OK. Why does OS X bring the best Xojo experience?

No offense to the Windows and Linux versions, but when running Xojo on OS X, it’s like a dream. Running Xojo on OS X is quite probably the best experience ever :slight_smile: No lag, no sputtering, no slowness what so ever.

Thanks for making having a Mac worth it!
Can’t wait to upgrade my five year old Mac, though. (Waiting for PCIe storage for Mac Mini along with Iris graphics)

Perhaps (wait… while I put on my flame-retardant suit)… it is because (my opinion [shared by many] ) is that OSX is a superior operating system.

First time I ported an Xojo app from OSX to WIN7 I was flabbergasted at how many things I had to deal with special due to problems with Windows (flickering being the most annoying)

Uploading Maverick on my test laptop as we speak… Hoping the “Experience” has become even better :smiley:

[quote=41935:@Dave S]Perhaps (wait… while I put on my flame-retardant suit)… it is because (my opinion [shared by many] ) is that OSX is a superior operating system.

First time I ported an Xojo app from OSX to WIN7 I was flabbergasted at how many things I had to deal with special due to problems with Windows (flickering being the most annoying)

PROVIDED MATERIAL:
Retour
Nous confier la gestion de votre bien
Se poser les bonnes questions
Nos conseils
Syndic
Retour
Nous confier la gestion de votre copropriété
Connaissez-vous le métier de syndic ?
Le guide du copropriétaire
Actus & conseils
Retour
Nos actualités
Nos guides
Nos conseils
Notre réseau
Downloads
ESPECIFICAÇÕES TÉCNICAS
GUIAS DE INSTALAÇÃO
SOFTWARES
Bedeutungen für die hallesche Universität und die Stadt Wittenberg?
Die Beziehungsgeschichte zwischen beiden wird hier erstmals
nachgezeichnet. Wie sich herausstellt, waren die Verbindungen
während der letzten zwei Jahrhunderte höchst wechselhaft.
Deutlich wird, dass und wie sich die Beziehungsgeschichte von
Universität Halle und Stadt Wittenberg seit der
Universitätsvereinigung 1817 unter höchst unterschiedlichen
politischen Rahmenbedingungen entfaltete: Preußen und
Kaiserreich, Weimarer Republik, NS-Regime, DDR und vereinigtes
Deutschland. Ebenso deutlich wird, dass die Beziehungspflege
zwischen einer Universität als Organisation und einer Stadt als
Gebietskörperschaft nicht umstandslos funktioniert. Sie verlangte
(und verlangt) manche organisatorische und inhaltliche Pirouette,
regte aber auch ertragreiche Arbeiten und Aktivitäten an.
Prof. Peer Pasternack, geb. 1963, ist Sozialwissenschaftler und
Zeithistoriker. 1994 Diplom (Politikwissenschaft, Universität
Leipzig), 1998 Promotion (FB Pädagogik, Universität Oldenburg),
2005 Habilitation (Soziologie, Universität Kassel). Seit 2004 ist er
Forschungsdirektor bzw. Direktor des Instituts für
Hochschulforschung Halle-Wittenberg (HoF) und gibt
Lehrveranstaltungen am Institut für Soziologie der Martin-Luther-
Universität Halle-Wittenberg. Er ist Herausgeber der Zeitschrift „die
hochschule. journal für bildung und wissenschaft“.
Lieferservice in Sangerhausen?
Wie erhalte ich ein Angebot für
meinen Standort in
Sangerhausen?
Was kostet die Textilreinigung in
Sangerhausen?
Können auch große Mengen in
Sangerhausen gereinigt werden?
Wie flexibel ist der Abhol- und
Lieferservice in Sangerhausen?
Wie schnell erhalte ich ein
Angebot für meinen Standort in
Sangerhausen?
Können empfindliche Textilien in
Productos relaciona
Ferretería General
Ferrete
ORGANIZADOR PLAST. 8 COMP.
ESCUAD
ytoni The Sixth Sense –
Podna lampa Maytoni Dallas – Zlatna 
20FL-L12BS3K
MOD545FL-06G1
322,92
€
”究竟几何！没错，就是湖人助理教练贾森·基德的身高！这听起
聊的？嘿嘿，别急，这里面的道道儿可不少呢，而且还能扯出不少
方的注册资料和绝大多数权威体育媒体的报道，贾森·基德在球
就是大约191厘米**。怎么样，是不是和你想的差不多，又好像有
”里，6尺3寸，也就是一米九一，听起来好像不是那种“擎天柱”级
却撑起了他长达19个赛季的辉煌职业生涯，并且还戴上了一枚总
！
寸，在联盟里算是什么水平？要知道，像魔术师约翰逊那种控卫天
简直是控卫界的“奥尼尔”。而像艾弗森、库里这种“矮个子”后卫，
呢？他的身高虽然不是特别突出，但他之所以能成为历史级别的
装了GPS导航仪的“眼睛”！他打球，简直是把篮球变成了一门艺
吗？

WORK TO BE COMPLETED: Please quote the Xojo thread word for word, from "Thanks for making" to "with Iris graphics)". The lines are separate material, unrelated to the Xojo thread.

ANSWER SECTION:
Thanks for making having a Mac worth it!
Can’t wait to upgrade my five year old Mac, though. (Waiting for PCIe storage for Mac Mini along with Iris graphics)